What is the CISA Zero Trust OT guide?

The Adapting Zero Trust Principles to Operational Technology guide, published in April 2026 by CISA alongside the Departments of Defense, Energy, and State and the FBI, provides a framework for applying Zero Trust security architecture to industrial and OT environments. It identifies three core pillars — asset visibility, identity and access management, and supply chain risk management — and aligns to the NIST CSF 2.0 framework.

Does Zero Trust apply to legacy OT systems that cannot be patched?

Yes — and the CISA guide specifically addresses this challenge. For legacy systems that cannot support modern authentication or endpoint agents, compensating controls apply: passive monitoring that does not touch the device, hardware-enforced network isolation, and strict physical media controls that prevent malware introduction at points where software security cannot reach.

How does email security relate to OT Zero Trust?

Email is the primary vector for credential theft and initial access that ultimately reaches OT environments. A Zero Trust OT architecture that does not address the identity layer feeding remote access and VPN systems has a fundamental gap. Preventing phishing-delivered credential compromise is the first enforcement point in an OT Zero Trust chain.

What regulations require Zero Trust controls for OT?

The CISA guide aligns to NIST CSF 2.0 and references NIST SP 800-82 Rev. 3. Related frameworks that mandate or strongly recommend specific OT controls include NERC CIP (energy sector), NRC RG 5.71 (nuclear), IEC 62443 (industrial control systems), and NIS2 (EU-wide). Several of these frameworks specifically reference hardware-enforced unidirectional gateways for high-security zones.

Where should an organization start with Zero Trust OT implementation?

CISA recommends beginning with asset visibility — you cannot apply access policies or enforce Zero Trust principles to assets you have not inventoried. Passive OT network monitoring that builds a baseline without disrupting operations is the lowest-risk first step and the foundation every other control depends on.

What is Volt Typhoon and why does it matter for OT security?

Volt Typhoon is a People's Republic of China state-sponsored threat group that CISA has observed pre-positioning inside U.S. critical infrastructure OT networks — using legitimate credentials, authorized pathways, and standard administrative tools rather than software exploits to maintain persistent access. The group's documented tradecraft is the central reason CISA's Zero Trust OT guide emphasizes asset visibility, behavioral baselining, and session-level access enforcement: traditional perimeter and signature-based controls do not detect activity that looks indistinguishable from legitimate operator behavior.

What is the difference between a data diode and a unidirectional security gateway?

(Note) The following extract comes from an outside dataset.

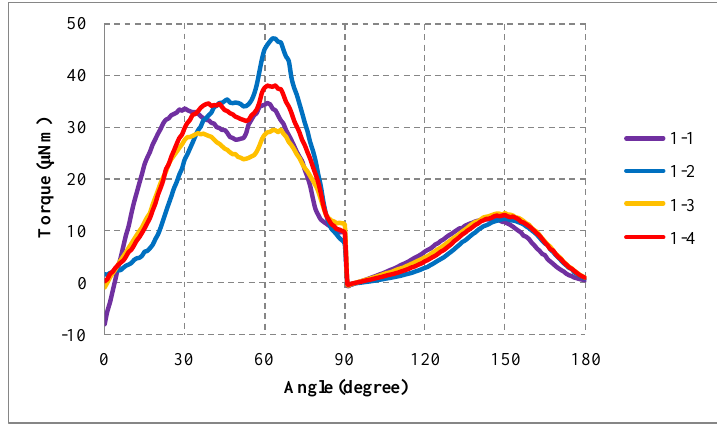
Figure 4. Step 1: Torque-angle curve for each step.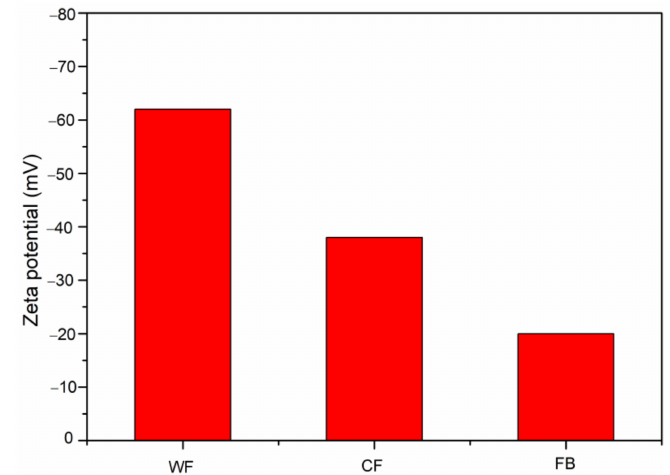
Figure 5. Zeta potential of WF emulsion, CF emulsion, and FB emulsion.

Both enforce hardware-level one-way data flow between network zones. A data diode is the underlying optical hardware component that physically permits transmission in only one direction. A unidirectional security gateway is a complete system built around a data diode, adding protocol translation, application-layer replication, and management software so that operational data (historian values, sensor telemetry) can be safely replicated from OT to IT without exposing an inbound path. OPSWAT's MetaDefender Optical Diode and MetaDefender Unidirectional Security Gateway are both Common Criteria EAL4+ certified.

How long does Zero Trust OT implementation take?
CISA's guide is candid that implementing Zero Trust across aging industrial infrastructure takes years and significant investment. The guide's recommendation is not to wait for a complete transformation before acting — incremental controls applied at the highest-risk entry points (remote access, removable media, IT/OT boundary file transfers) close meaningful attack surface in months, while the longer architectural work continues in parallel.